Hinter jedem NEIN steckt ein JA zu etwas anderem

Wenn ein Kind zum Beispiel ins Spiel mit Freunden vertieft ist und zum Abendessen gerufen wird, prallen zwei unterschiedliche Bedürfnisse aufeinander. Das Kind möchte spielen – die Mutter oder der Vater möchte ein gemeinsames Essen. «Es hilft, solche Übergänge ein paar Minuten vorher schon mal anzukünden», sagt Melanie Kalt. «Wenn das Kind dann trotzdem noch wütend und frustriert ist, zeige ich Verständnis für seine starken Gefühle, benenne diese (z. B. «ich sehe, das macht dich traurig»), bleibe aber konsequent in der Handlung.»

Was tun bei einem Gefühlsausbruch?

In der Situation ist es ist wichtig, die Gefühle der Kinder zu begleiten, ernst zu nehmen und auszuhalten.

  • Ruhe, Gelassenheit, Klarheit ausstrahlen.
  • Körperliche Nähe anbieten, wenn es das Kind möchte.
  • Liebevoll konsequent sein.
  • Nach dem Wutanfall für eine ruhige und entspannte Atmosphäre sorgen und Nähe geben.
  • Die Gefühle benennen (zum Beispiel: „Ich sehe, das macht dich wütend“).
  • Wenig sprechen.

Vorbeugend kann man ebenfalls einiges tun:

  • Freiräume geben, weniger »Neins» aussprechen.
  • Wichtige Grenzen konsequent setzen (z. B. Regeln für Medienzeit).
  • Gefühle benennen und Bedürfnisse erkennen.
  • Selbständigkeit fördern und den Kindern ein Mitspracherecht geben (im Alltag, aber z. B. auch mit einer Familiensitzung).
  • Den Kindern Zeit geben, sich auf neue Situationen einzustellen.
  • Verlässlich und authentisch sein.

Eltern sind Vorbilder

Kinder lernen durch uns Erwachsene. «Wir haben eine Vorbildfunktion und unser Umgang mit den eigenen Emotionen ist prägend für die Kinder», sagt Sarah Walder. «Deshalb sei es wichtig, dass Eltern an der eigenen Emotionsregulation arbeiten. Regulation vor Co-Regulation!»

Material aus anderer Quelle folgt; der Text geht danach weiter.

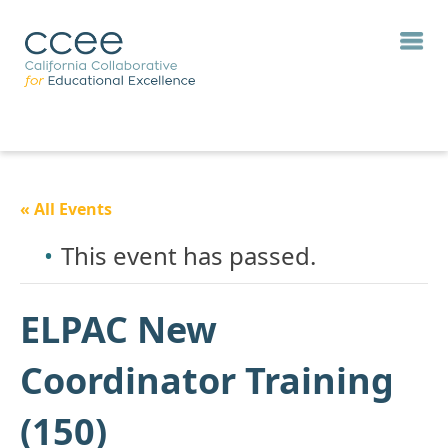
« All Events
This event has passed.
ELPAC New
Coordinator Training
(150)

Am Workshop wurde die sogenannte Wuttreppe präsentiert. Mitten in der Situation helfen zum Beispiel tiefes Ein- und Ausatmen, auf zehn zählen, sich schütteln, langsam ein Glas Wasser trinken oder kurz aus der Situation gehen. Man kann auch sagen: «Das macht mich jetzt wütend. Ich brauche eine kurze Pause, bin gleich wieder für euch da.» Denn in der Phase der Wut können auch Erwachsene sich nicht mehr gut kontrollieren und dann steigt die Gefahr von psychischer oder physischer Gewalt.

Vorbeugend sei es wichtig, dass Eltern ihre eigenen Stressfaktoren erkennen und minimieren. Sarah Walder: «Hierfür muss man vor allem die eigenen Bedürfnisse wahrnehmen. Aber auch Entspannungstechniken, Klopftechniken und das Üben von Entschleunigung helfen.

Neue Ideen für den Alltag

Viele Eltern, die am Workshop teilnahmen, waren froh zu erleben, dass es anderen Familien ähnlich geht, und sind mit neuen Ideen und neuem Mut nach Hause zurückgekehrt. Der Anlass soll künftig jährlich stattfinden.